▶ [What the task asks] Reproduce the entries below from their first line through the line containing "Tamil Nadu Road", with both of those lines included.

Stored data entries
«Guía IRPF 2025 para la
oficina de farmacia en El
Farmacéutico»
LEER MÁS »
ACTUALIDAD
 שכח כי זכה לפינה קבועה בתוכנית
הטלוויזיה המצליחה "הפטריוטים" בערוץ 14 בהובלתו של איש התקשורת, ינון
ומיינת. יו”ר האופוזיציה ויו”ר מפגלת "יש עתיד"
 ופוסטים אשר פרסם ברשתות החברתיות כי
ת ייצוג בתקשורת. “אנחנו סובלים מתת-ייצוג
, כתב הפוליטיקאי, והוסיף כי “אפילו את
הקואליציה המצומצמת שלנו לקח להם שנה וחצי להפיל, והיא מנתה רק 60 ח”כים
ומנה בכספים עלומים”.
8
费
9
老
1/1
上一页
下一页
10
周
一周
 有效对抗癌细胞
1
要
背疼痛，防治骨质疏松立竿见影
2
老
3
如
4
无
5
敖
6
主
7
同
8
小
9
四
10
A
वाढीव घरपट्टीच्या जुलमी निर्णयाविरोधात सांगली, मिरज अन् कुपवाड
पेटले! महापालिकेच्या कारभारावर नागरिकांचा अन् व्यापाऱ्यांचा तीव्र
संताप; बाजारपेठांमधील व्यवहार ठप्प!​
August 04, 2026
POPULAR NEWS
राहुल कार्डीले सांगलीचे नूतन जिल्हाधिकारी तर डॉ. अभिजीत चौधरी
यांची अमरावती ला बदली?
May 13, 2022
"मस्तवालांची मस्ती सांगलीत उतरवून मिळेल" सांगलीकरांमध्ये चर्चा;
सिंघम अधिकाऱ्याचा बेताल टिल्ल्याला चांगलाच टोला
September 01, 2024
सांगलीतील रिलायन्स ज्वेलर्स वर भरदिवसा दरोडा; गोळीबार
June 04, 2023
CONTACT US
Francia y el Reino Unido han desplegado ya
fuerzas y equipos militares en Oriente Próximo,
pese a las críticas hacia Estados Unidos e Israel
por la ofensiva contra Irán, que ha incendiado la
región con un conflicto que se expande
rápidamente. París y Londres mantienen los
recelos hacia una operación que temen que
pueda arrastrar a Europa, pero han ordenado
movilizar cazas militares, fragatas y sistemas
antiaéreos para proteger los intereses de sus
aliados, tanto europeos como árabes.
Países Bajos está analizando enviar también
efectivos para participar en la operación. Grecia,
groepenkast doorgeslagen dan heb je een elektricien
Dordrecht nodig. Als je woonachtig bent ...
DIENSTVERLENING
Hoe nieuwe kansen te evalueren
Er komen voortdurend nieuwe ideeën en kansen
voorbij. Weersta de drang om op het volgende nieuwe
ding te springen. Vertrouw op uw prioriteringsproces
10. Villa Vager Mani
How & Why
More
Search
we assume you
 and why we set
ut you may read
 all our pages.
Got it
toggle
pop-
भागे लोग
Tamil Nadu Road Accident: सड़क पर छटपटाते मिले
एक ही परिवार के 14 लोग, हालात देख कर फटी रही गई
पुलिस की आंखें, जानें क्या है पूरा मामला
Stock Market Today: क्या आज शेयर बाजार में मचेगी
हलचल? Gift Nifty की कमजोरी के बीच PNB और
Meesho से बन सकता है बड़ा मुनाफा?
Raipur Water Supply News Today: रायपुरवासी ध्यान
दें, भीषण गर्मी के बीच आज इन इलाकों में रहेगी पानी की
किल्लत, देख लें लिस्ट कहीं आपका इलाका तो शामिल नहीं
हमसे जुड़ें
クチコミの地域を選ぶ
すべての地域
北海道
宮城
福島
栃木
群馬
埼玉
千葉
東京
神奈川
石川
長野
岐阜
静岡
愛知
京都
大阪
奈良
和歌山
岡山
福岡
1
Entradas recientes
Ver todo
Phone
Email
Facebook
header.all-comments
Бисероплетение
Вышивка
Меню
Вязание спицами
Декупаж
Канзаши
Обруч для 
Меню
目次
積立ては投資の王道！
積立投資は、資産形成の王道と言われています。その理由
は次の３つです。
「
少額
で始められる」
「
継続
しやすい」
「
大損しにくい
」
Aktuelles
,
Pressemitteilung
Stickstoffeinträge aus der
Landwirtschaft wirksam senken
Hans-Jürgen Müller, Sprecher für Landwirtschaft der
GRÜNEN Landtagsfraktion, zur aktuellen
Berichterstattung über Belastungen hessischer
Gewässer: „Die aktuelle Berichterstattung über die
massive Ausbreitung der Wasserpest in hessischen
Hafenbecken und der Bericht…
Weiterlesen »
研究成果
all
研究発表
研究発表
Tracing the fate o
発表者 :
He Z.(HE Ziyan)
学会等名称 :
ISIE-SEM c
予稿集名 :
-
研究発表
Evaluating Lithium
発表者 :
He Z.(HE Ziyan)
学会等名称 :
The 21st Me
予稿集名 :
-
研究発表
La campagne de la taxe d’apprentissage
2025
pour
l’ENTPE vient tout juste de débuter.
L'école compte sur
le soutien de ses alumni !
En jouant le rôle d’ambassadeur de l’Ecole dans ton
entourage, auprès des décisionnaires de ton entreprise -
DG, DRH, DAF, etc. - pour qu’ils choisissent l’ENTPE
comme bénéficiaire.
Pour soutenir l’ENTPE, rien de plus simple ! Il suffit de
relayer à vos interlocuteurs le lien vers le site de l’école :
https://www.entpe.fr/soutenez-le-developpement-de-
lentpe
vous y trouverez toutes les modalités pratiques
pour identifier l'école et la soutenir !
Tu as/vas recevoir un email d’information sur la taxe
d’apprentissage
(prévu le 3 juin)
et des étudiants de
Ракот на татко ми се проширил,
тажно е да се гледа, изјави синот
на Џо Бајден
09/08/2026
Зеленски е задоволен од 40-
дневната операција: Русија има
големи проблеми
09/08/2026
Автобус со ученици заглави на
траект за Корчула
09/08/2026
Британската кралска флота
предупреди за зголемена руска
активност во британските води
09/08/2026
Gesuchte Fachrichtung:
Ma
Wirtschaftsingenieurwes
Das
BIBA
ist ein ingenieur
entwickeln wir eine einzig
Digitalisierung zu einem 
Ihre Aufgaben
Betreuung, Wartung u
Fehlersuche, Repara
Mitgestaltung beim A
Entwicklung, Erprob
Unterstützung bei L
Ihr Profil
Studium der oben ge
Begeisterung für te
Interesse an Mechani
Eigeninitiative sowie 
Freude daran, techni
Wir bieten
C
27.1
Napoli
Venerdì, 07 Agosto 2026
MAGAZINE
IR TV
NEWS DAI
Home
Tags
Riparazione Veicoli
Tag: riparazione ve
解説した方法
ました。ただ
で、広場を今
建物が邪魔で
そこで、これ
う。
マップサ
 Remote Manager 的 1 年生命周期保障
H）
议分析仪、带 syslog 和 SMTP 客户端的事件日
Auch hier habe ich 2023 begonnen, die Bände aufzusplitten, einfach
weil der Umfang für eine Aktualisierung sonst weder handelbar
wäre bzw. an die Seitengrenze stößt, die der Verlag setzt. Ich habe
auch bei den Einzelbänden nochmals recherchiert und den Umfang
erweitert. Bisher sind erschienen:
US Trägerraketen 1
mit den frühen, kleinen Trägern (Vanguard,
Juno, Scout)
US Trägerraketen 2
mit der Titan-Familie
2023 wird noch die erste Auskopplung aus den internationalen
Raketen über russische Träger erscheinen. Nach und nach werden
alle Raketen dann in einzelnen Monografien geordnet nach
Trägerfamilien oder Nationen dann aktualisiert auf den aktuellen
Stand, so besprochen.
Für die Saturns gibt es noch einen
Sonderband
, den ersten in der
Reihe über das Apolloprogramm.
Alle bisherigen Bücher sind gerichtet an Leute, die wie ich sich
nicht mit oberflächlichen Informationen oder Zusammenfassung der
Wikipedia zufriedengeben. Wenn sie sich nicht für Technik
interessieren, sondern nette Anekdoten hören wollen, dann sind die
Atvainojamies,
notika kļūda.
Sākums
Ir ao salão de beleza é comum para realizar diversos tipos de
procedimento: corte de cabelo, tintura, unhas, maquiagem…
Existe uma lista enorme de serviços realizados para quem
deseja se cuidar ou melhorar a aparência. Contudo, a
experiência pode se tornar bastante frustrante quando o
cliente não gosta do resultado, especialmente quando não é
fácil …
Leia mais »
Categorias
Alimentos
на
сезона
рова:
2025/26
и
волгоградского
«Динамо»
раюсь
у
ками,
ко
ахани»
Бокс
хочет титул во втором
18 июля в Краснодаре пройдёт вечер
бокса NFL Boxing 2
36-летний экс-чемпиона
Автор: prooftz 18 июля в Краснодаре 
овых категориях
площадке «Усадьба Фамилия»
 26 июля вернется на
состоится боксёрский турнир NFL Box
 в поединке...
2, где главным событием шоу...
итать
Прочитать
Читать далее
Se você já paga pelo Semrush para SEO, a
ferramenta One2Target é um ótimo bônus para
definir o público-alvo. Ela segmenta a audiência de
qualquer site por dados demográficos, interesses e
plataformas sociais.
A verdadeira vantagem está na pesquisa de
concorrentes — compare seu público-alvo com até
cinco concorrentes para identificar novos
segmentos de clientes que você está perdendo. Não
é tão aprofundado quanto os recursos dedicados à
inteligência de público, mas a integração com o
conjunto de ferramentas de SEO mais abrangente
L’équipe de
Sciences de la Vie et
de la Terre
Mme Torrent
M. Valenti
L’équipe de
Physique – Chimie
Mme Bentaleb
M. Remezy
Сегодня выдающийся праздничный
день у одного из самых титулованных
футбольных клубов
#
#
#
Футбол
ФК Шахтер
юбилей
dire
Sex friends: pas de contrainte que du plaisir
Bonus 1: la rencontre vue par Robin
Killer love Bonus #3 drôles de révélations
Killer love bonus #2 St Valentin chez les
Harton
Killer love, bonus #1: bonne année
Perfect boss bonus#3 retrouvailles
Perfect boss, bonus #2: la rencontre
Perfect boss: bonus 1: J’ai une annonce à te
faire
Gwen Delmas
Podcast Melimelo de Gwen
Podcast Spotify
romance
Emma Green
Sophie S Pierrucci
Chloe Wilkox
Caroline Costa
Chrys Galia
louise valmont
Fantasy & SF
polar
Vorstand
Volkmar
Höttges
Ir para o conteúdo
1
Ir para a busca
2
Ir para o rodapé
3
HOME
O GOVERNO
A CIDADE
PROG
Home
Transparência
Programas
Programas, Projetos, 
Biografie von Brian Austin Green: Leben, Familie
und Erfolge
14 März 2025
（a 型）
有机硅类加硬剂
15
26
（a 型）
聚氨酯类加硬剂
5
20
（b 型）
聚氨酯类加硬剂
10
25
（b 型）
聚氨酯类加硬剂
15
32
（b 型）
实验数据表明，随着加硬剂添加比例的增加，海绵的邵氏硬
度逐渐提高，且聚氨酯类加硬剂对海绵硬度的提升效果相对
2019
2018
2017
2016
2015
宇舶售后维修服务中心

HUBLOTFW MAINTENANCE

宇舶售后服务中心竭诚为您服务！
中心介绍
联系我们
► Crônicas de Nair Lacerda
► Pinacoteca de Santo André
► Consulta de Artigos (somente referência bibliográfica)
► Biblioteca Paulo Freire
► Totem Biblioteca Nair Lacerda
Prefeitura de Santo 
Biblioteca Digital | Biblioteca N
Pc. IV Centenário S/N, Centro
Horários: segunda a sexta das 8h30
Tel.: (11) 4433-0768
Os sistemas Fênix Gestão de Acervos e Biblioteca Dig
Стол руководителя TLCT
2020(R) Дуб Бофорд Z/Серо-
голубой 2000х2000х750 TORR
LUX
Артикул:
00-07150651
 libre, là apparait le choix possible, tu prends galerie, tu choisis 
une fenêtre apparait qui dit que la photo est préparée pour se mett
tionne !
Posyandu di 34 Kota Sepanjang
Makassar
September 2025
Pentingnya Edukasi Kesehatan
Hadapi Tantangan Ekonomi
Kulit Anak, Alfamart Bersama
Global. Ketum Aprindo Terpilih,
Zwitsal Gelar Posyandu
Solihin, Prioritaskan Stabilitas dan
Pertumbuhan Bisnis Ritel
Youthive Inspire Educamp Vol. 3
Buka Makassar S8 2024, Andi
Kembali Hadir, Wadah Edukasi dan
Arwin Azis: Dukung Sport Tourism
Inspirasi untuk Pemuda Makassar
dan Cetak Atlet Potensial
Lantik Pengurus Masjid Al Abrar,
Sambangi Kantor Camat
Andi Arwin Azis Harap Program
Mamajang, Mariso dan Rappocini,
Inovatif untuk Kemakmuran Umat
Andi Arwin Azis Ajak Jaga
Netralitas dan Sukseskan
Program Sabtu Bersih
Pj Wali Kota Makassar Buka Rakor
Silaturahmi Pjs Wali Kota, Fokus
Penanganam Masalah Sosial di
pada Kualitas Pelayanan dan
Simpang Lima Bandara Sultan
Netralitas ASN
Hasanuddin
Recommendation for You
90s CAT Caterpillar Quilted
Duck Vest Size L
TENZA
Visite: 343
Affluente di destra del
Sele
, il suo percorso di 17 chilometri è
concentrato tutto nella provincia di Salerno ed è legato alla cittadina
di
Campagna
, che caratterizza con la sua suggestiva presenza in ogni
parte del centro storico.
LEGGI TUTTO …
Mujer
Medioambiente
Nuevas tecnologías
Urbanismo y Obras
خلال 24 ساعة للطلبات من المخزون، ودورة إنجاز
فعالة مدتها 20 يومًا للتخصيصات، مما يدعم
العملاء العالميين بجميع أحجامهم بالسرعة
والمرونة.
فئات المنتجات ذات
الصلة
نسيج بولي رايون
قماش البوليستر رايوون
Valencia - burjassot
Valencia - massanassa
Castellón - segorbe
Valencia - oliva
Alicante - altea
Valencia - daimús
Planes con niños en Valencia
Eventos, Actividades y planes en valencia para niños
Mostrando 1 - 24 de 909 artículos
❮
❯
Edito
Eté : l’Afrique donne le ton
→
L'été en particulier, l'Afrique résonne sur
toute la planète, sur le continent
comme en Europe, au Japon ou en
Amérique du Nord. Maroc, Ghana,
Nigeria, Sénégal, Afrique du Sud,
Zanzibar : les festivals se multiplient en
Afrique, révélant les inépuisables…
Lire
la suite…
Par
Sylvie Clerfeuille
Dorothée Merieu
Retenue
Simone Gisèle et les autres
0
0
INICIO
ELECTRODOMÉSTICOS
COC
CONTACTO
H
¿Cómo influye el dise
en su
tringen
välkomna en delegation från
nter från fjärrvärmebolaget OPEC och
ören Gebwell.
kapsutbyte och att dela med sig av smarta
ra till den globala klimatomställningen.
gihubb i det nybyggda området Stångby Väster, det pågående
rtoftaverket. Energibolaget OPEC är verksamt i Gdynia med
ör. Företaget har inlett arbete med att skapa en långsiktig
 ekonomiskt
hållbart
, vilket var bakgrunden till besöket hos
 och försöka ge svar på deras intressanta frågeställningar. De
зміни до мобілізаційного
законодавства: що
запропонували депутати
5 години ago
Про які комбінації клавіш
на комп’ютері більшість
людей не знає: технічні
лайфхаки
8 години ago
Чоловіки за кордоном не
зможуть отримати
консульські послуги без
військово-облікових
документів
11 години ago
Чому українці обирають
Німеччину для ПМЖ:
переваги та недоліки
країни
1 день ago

▶ [Written response]
«Guía IRPF 2025 para la
oficina de farmacia en El
Farmacéutico»
LEER MÁS »
ACTUALIDAD
 שכח כי זכה לפינה קבועה בתוכנית
הטלוויזיה המצליחה "הפטריוטים" בערוץ 14 בהובלתו של איש התקשורת, ינון
ומיינת. יו”ר האופוזיציה ויו”ר מפגלת "יש עתיד"
 ופוסטים אשר פרסם ברשתות החברתיות כי
ת ייצוג בתקשורת. “אנחנו סובלים מתת-ייצוג
, כתב הפוליטיקאי, והוסיף כי “אפילו את
הקואליציה המצומצמת שלנו לקח להם שנה וחצי להפיל, והיא מנתה רק 60 ח”כים
ומנה בכספים עלומים”.
8
费
9
老
1/1
上一页
下一页
10
周
一周
 有效对抗癌细胞
1
要
背疼痛，防治骨质疏松立竿见影
2
老
3
如
4
无
5
敖
6
主
7
同
8
小
9
四
10
A
वाढीव घरपट्टीच्या जुलमी निर्णयाविरोधात सांगली, मिरज अन् कुपवाड
पेटले! महापालिकेच्या कारभारावर नागरिकांचा अन् व्यापाऱ्यांचा तीव्र
संताप; बाजारपेठांमधील व्यवहार ठप्प!​
August 04, 2026
POPULAR NEWS
राहुल कार्डीले सांगलीचे नूतन जिल्हाधिकारी तर डॉ. अभिजीत चौधरी
यांची अमरावती ला बदली?
May 13, 2022
"मस्तवालांची मस्ती सांगलीत उतरवून मिळेल" सांगलीकरांमध्ये चर्चा;
सिंघम अधिकाऱ्याचा बेताल टिल्ल्याला चांगलाच टोला
September 01, 2024
सांगलीतील रिलायन्स ज्वेलर्स वर भरदिवसा दरोडा; गोळीबार
June 04, 2023
CONTACT US
Francia y el Reino Unido han desplegado ya
fuerzas y equipos militares en Oriente Próximo,
pese a las críticas hacia Estados Unidos e Israel
por la ofensiva contra Irán, que ha incendiado la
región con un conflicto que se expande
rápidamente. París y Londres mantienen los
recelos hacia una operación que temen que
pueda arrastrar a Europa, pero han ordenado
movilizar cazas militares, fragatas y sistemas
antiaéreos para proteger los intereses de sus
aliados, tanto europeos como árabes.
Países Bajos está analizando enviar también
efectivos para participar en la operación. Grecia,
groepenkast doorgeslagen dan heb je een elektricien
Dordrecht nodig. Als je woonachtig bent ...
DIENSTVERLENING
Hoe nieuwe kansen te evalueren
Er komen voortdurend nieuwe ideeën en kansen
voorbij. Weersta de drang om op het volgende nieuwe
ding te springen. Vertrouw op uw prioriteringsproces
10. Villa Vager Mani
How & Why
More
Search
we assume you
 and why we set
ut you may read
 all our pages.
Got it
toggle
pop-
भागे लोग
Tamil Nadu Road Accident: सड़क पर छटपटाते मिले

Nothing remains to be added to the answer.